Zenginler her yerde aynı davranışları gösteriyorlar. Vergi vermemek ya da para harcamamak için akla gelmeyecek yöntemlere başvuruyorlar.
Yunanlı bazı zenginlerin, İsviçre bankalarında bol sıfırlı paraları olduğu halde kendilerini fakir olarak kaydettirip vergi vermedikleri ortaya çıkarıldı. Aynı şekilde ABD Kongresi Araştırma Servisi de 2 bin 400 milyonerin işsizlik yardımı aldığını ortaya çıkardı.
ABD'de milyonerler ne kadar işsizlik yardımı almışlar derseniz...

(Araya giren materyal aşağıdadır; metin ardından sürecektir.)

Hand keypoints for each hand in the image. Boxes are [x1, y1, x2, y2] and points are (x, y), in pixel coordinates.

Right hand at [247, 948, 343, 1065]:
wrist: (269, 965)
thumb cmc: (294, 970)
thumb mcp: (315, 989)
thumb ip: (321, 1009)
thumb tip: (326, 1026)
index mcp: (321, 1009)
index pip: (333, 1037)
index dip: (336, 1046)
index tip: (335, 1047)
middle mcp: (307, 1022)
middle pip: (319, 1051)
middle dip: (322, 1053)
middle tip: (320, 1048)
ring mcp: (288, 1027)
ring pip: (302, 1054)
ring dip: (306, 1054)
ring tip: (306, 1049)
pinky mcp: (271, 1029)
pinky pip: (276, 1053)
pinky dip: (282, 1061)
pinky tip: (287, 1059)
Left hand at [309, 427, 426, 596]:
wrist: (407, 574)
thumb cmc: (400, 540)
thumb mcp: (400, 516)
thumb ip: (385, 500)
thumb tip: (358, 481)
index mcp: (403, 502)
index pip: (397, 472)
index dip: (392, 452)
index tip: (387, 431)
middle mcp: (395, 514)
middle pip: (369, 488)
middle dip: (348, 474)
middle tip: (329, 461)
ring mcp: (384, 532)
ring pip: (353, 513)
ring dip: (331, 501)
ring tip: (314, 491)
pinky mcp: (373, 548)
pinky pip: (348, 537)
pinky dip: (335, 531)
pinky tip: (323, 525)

Kongre'nin verdiği bilgiye göre, yıllık geliri bir milyon doların üzerinde olan milyonerler 2008 krizinin ardından kendilerini işsiz gösterip haftada 300 dolar işsizlik yardımı almışlar. Böylece krizin etkisinin bir kısmını paraları olduğu halde devlete yükleyerek bütçe açığının çoğalmasına neden olmuşlar. Hatta bu davranışlarıyla gelir dağılımının bozulmasına da katkıda bulunmuşlar.
Doğrusu bu "katkı" ABD ekonomisinin genel rakamlarına da yansıdı. ABD'de aile gelirleri ikinci dünya savaşından beri ilk defa geriledi. Bugün Amerikan rüyası neredeyse bir kâbusa dönüşmek üzere.

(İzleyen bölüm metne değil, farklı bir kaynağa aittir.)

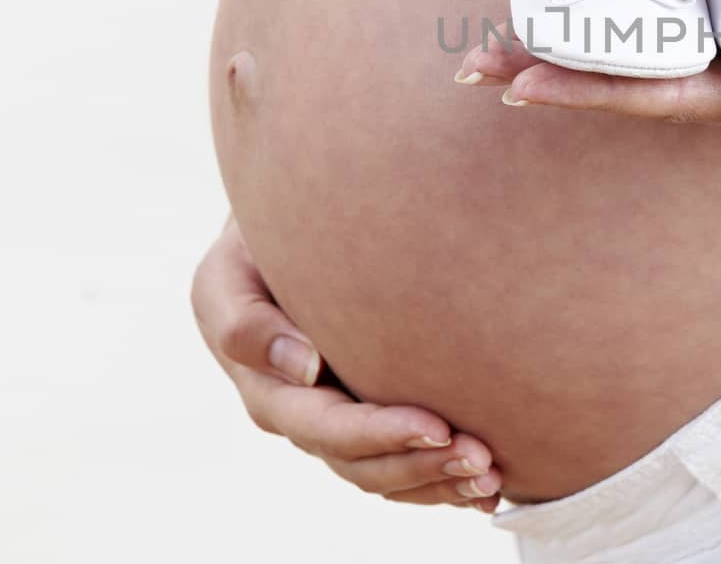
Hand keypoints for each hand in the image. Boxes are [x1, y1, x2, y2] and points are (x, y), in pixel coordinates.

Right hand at [191, 217, 502, 511]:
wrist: (282, 234)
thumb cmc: (256, 246)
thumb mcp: (229, 272)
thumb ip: (245, 321)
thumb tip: (306, 368)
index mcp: (267, 388)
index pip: (328, 427)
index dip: (382, 434)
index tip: (438, 426)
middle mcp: (301, 416)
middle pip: (364, 463)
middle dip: (424, 465)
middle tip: (482, 458)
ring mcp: (335, 422)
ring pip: (387, 473)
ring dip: (440, 480)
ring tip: (491, 476)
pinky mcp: (366, 416)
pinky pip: (402, 465)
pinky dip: (443, 481)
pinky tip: (488, 485)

Öyle ki gelir dağılımında adaleti gösteren Gini katsayısı ABD'de 0.3949 oldu. Böylece gelir dağılımında adaletin olduğu ileri sürülen ABD artık gelişmekte olan ülkelerin kategorisinde yer alıyor. Çünkü Gini katsayısı sıfıra doğru yaklaştıkça, o ülkede gelir dağılımında adaletli bir sosyal yaşama geçildiğini gösteriyor. Oysa ABD'de tam aksine Gini katsayısı sıfırdan uzaklaşarak bire doğru yöneliyor.
Peki zengin ülkelerde gelir dağılımı niye bozuluyor?
Bozuluyor çünkü finansal kontrollerin azaltılması, finans piyasalarında kolay para kazanılmasına neden oluyor. Dahası, kazanılan bu kolay paralar vergi cennetlerine götürülerek vergisi verilmiyor.
Bir de özellikle finans kesiminin lobicilik faaliyetleriyle hem bürokratları hem de siyasetçileri kolayca etkilemeleri, finans piyasalarında düzenleyici kararların sürekli zenginler lehine çıkarılmasını sağlıyor.
İşte bu nedenle ABD'de nüfusun yüzde 1'i ülke servetinin yüzde 60'ını kontrol ederken, nüfusun yüzde 99'u ülke servetinin ancak yüzde 40'ını kontrol edebiliyor. Tabii ki bu adaletsiz servet ve gelir dağılımı sosyal yaşamı sorunlu hale getiriyor.
Oysa herkes aynı gemide olduğundan, gemi batarsa zenginler de batacaklar. Ama zenginler nedense bunu düşünmüyorlar. Zenginler kendi menfaatleri için gemiyi yüzdürmek zorundalar. Bunun için de daha çok vergi vererek ve daha çok yatırım yaparak fakirleşen kesimlere gelir aktarımı yapmalılar.
Halkın bu konuda talebi ABD Başkanlık seçimleri öncesi kamuoyu yoklamalarına da yansıyor zaten. Zenginlerden daha fazla vergi alacağını vaat eden Barack Obama, zenginlerin vergilerini azaltacağını söyleyen Mitt Romney'den on puan önde gidiyor.
Demek ki ABD'de de halk adaletsiz gelir dağılımından şikâyetçi. Adaletsiz gelir dağılımını düzelteceğini söyleyen siyasetçi daha fazla oy alıyor.
Bizde de zenginler "kayıt dışı var" diyerek halkla alay edeceklerine, yeni TTK'da değiştirttikleri kayıt dışını önleyen maddeleri tekrar kanundaki yerine koydursunlar. Aksi halde vatandaşı artık kandıramayacaklar. Çünkü zenginlere ek vergi uygulaması yeni bir küresel politika olarak hızla yaygınlaşmaya başladı. Bu dalga yakında Türkiye'ye de gelecek.